Last year's Southeast salmon harvest was 69% of 10-year average

State predicts weak pink harvest this year at half 10-year average

The Alaska Department of Fish and Game announced this month that commercial salmon fishermen across all gear groups caught a total 31.7 million salmon in Southeast Alaska during 2022.

Last year's all-species harvest was low, Fish and Game reported. The 2022 catch amounts to 69% of the average harvest over the past 10 years of 46.1 million salmon.

The Southeast salmon harvest has been erratic in the past few years. The 2022 catch of 31.7 million was about half of the 2021 catch of 58.9 million and about double the 2020 catch of 14.6 million salmon.

Fish and Game attributes some of the change in overall salmon harvest to the fluctuating pink salmon catch. The 18.3 million pink salmon caught in 2022 accounted for 58% of the overall Southeast salmon catch last year, according to Fish and Game.

With its 2022 catch report, Fish and Game released predictions for the 2023 pink harvest in Southeast. The department predicts fishermen will harvest 19 million pinks this year, about a 4% increase from last year.

According to Fish and Game, 19 million would still make for a “weak” harvest or about half the average harvest over the past 10 years of 33 million pinks.

Pink salmon are known to spawn after exactly two years. The pink harvest is typically higher in Southeast during odd years as stronger populations return to their spawning grounds.

A forecast of 19 million pink salmon for 2023 would be a significant drop from the previous odd-year harvest in 2021 of 48.5 million fish and is only 39% of the average harvest over the past 10 odd-numbered years , according to the department's April report.

Fish and Game said that it builds its pink salmon harvest estimates for Southeast Alaska from National Oceanic and Atmospheric Administration trawl surveys that count juvenile pink salmon in Chatham and Icy straits in June and July. NOAA's Southeast Alaska Coastal Monitoring surveys also track water temperatures and the “effects of climate and nearshore ocean conditions on year-class strength of salmon and ecologically related species,” according to Fish and Game.

Statewide, the department predicts a 2023 commercial salmon harvest of 189 million salmon across Alaska waters, including 122 million pinks, 48 million sockeye, 16 million chum salmon and 3 million coho.

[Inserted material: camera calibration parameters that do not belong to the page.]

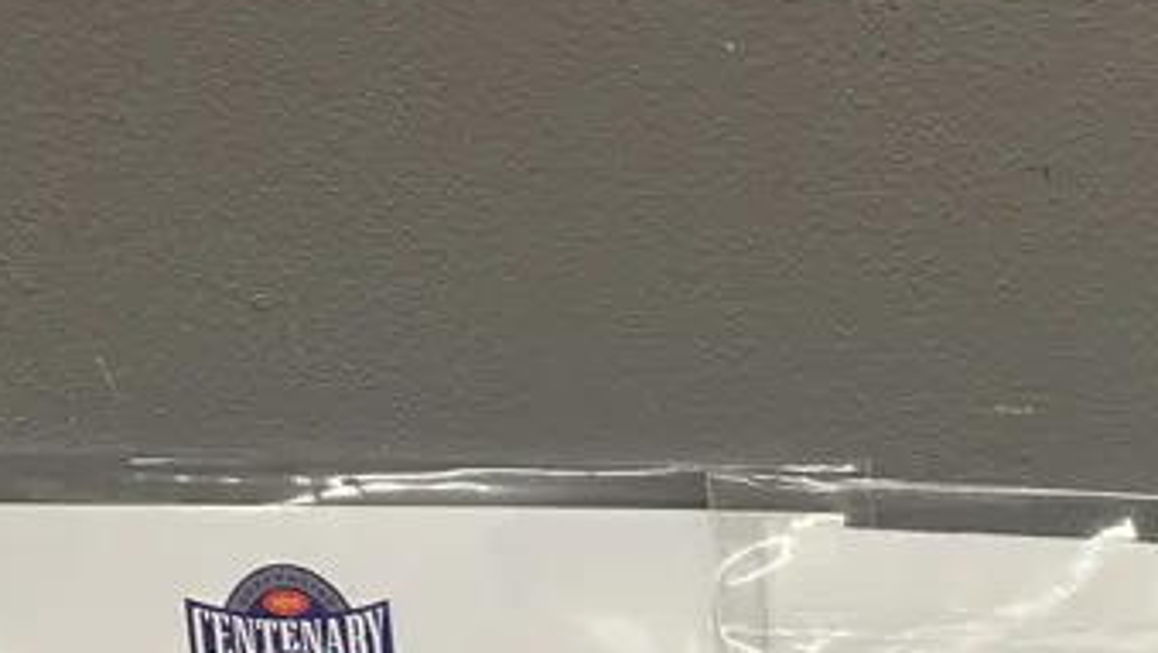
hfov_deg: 24.6
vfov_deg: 13.6
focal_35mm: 79
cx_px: 1349
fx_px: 2427
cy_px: 1210
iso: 160
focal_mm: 6.86
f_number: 1.78
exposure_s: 1/100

The all-species salmon harvest across Alaska in 2022 was approximately 163.2 million fish, Fish and Game reported this month.

Statewide, the 2022 harvest included 69.5 million pink, 75.5 million sockeye, 16 million chum, 1.9 million coho and 319,000 chinook, Fish and Game reported. Southeast fishermen harvested 18.3 million pink, 10.5 million chum, 1.5 million coho, 1.2 million sockeye and 265,601 chinook salmon in 2022.

According to Fish and Game, purse seine fishermen in all areas of Southeast caught a total of 19 million salmon last year: 14.7 million pinks, 3.5 million chum, 629,000 sockeye, 162,000 coho and 27,000 chinook.

Southeast Alaska trollers caught 2.2 million salmon across all fishery areas and openings last year. Hand troll fishermen caught 32,000 salmon, while power troll fishermen caught 2.1 million salmon. Altogether, trollers caught 1.05 million chum, 854,000 coho, 197,000 chinook, 79,000 pinks and 2,000 sockeye.

The total Southeast drift gillnet salmon catch for 2022 topped 3.6 million, according to Fish and Game. Drift gillnetters took 2.39 million chum, 633,000 pinks and 480,000 sockeye.